--- Extracted text Enclosed Below ---
The data used for this post is obtained from the course material of Machine Learning course offered by Prof Andrew Ng from Stanford University.
The steps listed below were followed to implement k-means algorithm:
Step-1: Randomly initialize k points in the dataset as cluster centroid
Step-2: Assign all observations into one of k groups based on which cluster centroid is closest to the observation. The closeness is measured by computing the square of the difference between each observation and the centroids (square of Euclidean distance).
 
Step-3: Update cluster centroids as the average of the observations inside the k cluster.
Step-4: Repeat steps 2 and 3 until the algorithm converges.
The code in this example is executable in Octave / Matlab Software.
--- End of Enclosed Extracted text ---
--- Given records Enclosed Below ---
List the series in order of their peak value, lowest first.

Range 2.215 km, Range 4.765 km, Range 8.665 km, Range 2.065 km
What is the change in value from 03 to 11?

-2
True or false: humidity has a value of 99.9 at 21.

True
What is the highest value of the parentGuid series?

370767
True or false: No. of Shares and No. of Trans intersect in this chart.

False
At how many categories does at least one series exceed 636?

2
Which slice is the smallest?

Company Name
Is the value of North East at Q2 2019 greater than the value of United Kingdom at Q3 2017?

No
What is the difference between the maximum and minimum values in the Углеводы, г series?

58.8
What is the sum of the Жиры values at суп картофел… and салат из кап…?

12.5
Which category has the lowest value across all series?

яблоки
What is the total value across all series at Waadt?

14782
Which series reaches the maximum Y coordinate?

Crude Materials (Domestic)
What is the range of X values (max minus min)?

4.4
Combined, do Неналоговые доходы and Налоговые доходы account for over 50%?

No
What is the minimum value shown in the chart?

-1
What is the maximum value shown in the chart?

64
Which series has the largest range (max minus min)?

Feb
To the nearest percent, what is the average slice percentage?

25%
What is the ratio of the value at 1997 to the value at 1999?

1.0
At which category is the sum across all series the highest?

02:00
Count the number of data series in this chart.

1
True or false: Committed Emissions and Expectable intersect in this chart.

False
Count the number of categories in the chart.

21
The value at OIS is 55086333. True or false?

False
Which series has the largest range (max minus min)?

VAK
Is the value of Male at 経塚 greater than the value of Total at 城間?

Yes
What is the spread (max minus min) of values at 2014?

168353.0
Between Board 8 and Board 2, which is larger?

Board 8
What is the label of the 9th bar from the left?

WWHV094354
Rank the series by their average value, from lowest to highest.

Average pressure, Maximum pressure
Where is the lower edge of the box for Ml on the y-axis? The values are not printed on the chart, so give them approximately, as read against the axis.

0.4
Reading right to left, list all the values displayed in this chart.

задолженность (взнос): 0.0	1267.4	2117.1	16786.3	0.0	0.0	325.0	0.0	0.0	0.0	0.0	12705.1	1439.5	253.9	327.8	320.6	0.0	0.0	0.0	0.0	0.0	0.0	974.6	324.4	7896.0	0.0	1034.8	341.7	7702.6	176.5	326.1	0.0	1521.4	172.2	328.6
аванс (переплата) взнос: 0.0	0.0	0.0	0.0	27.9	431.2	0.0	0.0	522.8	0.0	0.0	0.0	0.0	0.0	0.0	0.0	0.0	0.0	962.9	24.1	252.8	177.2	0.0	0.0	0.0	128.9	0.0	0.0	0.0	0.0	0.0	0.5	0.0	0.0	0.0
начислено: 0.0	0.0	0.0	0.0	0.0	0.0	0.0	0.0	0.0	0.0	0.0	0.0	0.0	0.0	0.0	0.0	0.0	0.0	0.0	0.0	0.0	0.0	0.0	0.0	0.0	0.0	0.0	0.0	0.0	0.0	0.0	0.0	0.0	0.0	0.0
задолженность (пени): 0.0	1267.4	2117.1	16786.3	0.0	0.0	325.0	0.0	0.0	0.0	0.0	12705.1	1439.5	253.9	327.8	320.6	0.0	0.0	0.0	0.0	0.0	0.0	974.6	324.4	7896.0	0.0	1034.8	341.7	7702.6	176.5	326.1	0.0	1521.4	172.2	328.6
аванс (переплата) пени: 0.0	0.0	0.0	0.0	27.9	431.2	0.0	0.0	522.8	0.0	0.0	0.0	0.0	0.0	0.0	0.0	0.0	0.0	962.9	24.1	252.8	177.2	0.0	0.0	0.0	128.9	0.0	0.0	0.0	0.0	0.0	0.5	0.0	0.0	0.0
--- End of Enclosed Given records ---
◆ What to do
**1.** Answer each question from the k-means text, one answer per line, marked (a), (b), and (c) like the questions.
(a) Which professor and university offer the course that supplied the data?
(b) According to Step-2, how is closeness between an observation and the centroids measured?
(c) In which software can the code be executed?
**2.** Reproduce the k-means text word for word from "The steps listed" up to and including "of Euclidean distance).".

◆ Written responses
**1.**
(a) Prof Andrew Ng from Stanford University.
(b) By computing the square of the difference between each observation and the centroids (square of Euclidean distance).
(c) Octave / Matlab.

**2.**
The steps listed below were followed to implement k-means algorithm:
Step-1: Randomly initialize k points in the dataset as cluster centroid
Step-2: Assign all observations into one of k groups based on which cluster centroid is closest to the observation. The closeness is measured by computing the square of the difference between each observation and the centroids (square of Euclidean distance).